The Bible says Jesus was indignant. Which means feeling or showing anger or annoyance at what is seen as unfair treatment. So Jesus was angry and annoyed at how this man was suffering. He was angry and annoyed at how unfairly he was being treated. That this was his identity. That he had this unfair illness. And Jesus he reached out his hand and touched the man. He looked at him and said “I am willing. Be clean!”
Immediately the leprosy left him and he was cleansed. This man’s identity was taken away and he was given a new identity. This, was now the man who was healed by the Son of God.
God maybe is a word that is intimidating for you. We have talked about how God can change who we are into something so much better. And this leper he knew this. He came and dropped to his knees and said “If you are willing, you can make me clean.” If you are willing, you can make me new.

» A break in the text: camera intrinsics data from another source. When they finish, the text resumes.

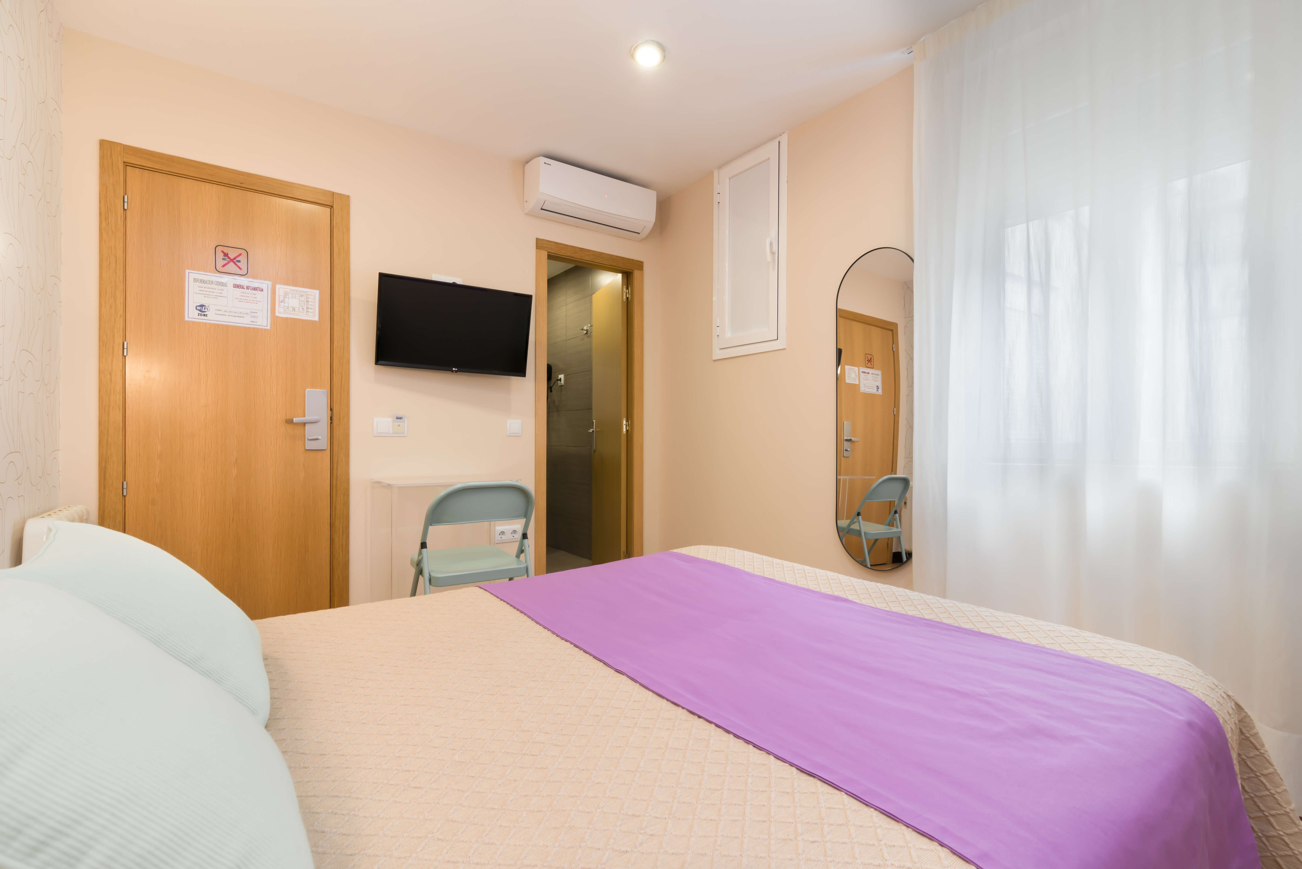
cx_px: 651
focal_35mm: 16
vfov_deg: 73.8
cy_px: 434
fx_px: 579
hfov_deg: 96.7
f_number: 11
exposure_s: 1/2
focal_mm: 16
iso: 100
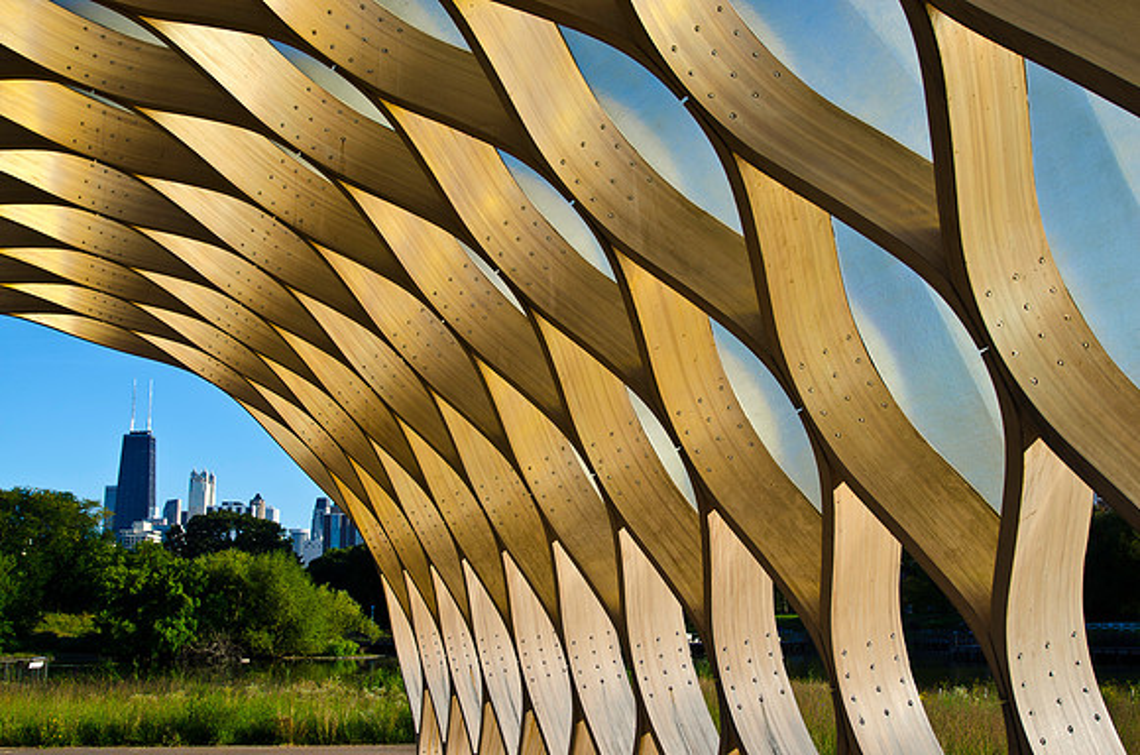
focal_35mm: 36
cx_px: 570
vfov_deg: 36.7
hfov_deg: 53.2
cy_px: 378
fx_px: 1137
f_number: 2.8
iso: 100
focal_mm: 24
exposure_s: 1/1000
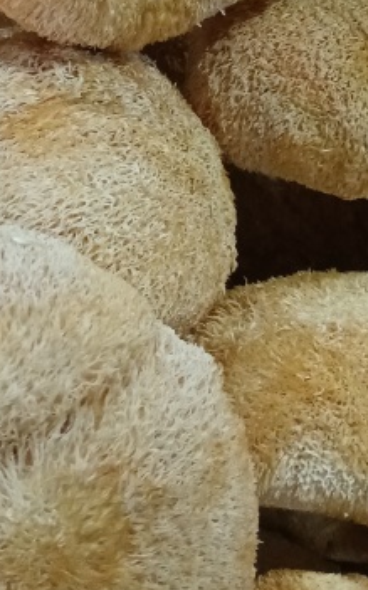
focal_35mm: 87
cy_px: -1
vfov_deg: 22.9
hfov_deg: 14.5
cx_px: -77
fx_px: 1398
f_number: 1.9
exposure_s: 1/50
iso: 2181
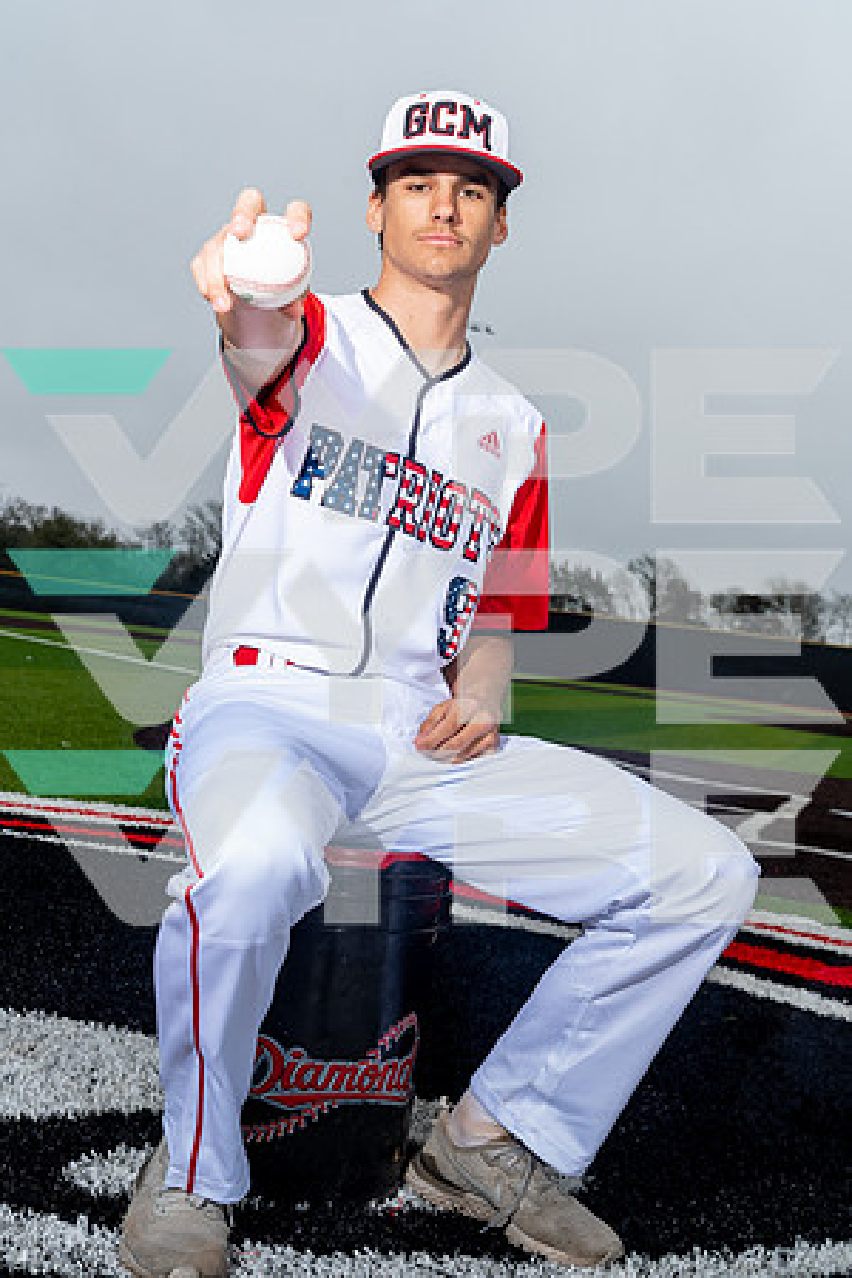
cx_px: 426
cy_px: 639
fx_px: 1633
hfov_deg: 29.2
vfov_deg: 42.7
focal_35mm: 46
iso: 320
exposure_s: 1/125
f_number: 8
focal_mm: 46
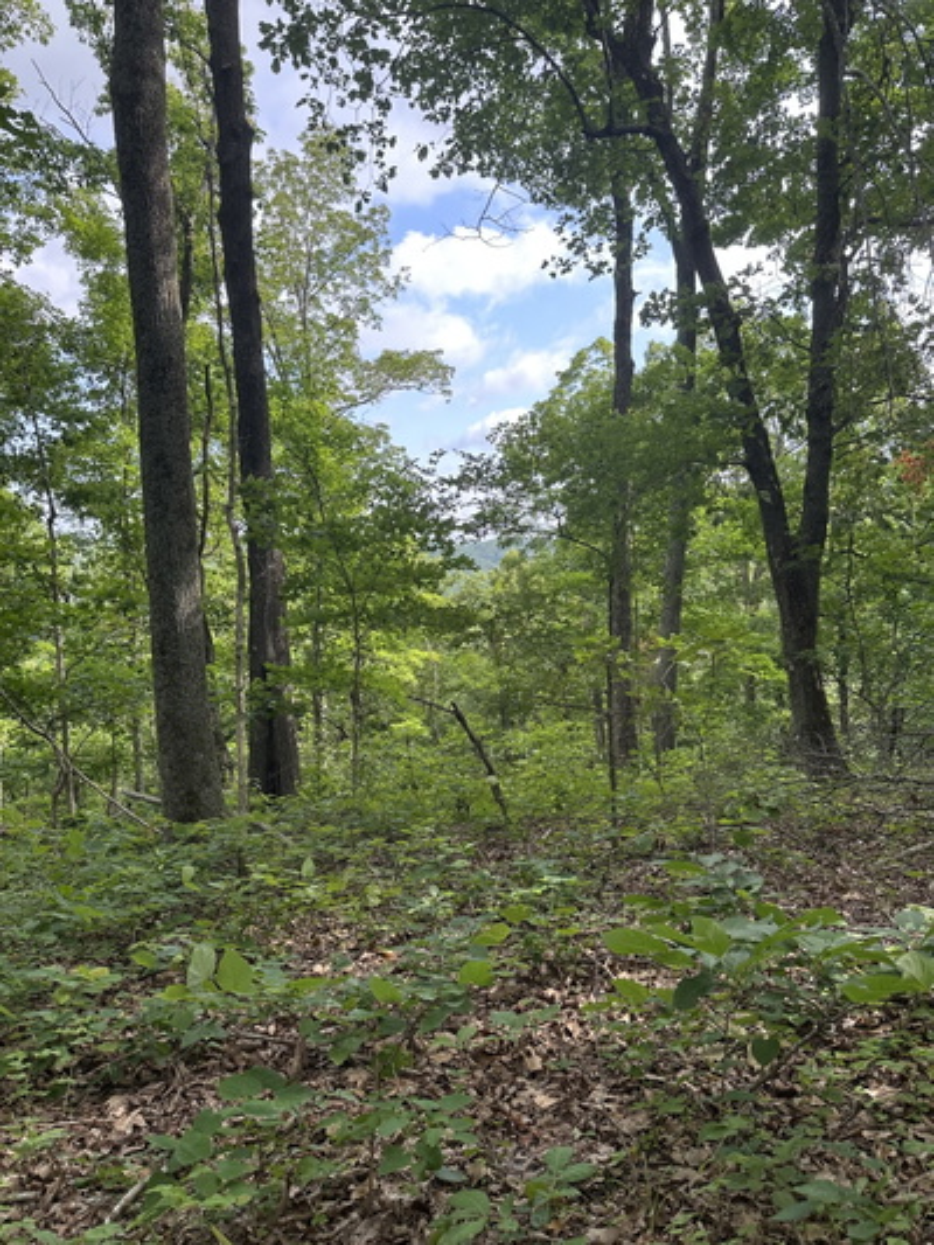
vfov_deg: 71.6
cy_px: 622
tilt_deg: -5.8
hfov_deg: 56.8
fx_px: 863
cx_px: 467
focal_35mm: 24
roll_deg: -0.2
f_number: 1.78
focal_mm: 6.86
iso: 80
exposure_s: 1/564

Maybe you have a hard time believing this or maybe you feel unworthy of this. Why would God make someone as awful as me clean? After all I’ve done God wouldn’t want to fix me. If God knew what I did, If He knew who I was, He wouldn’t ever want me.
Jesus said these words; “It is not the healthy who need a doctor, but the sick. I have not come to call the perfect people, but those who are imperfect.”
When we feel like God is unwilling to love us or make us new remember His words.
“I am willing.”
Christ because he loves us so much, he gives us a new identity. That identity is a child who is loved by God. And this identity will never go away. No matter what people think of you, no matter what you do. When you ask him to heal you and make you new, you are forever a child of God. And He loves you more than you can even fathom.
1. Have you ever been the new kid? What did that feel like?
2.Have you ever felt like you had an identity that you didn’t want it?
3.Do you want God to make you new/ Do you believe that He can?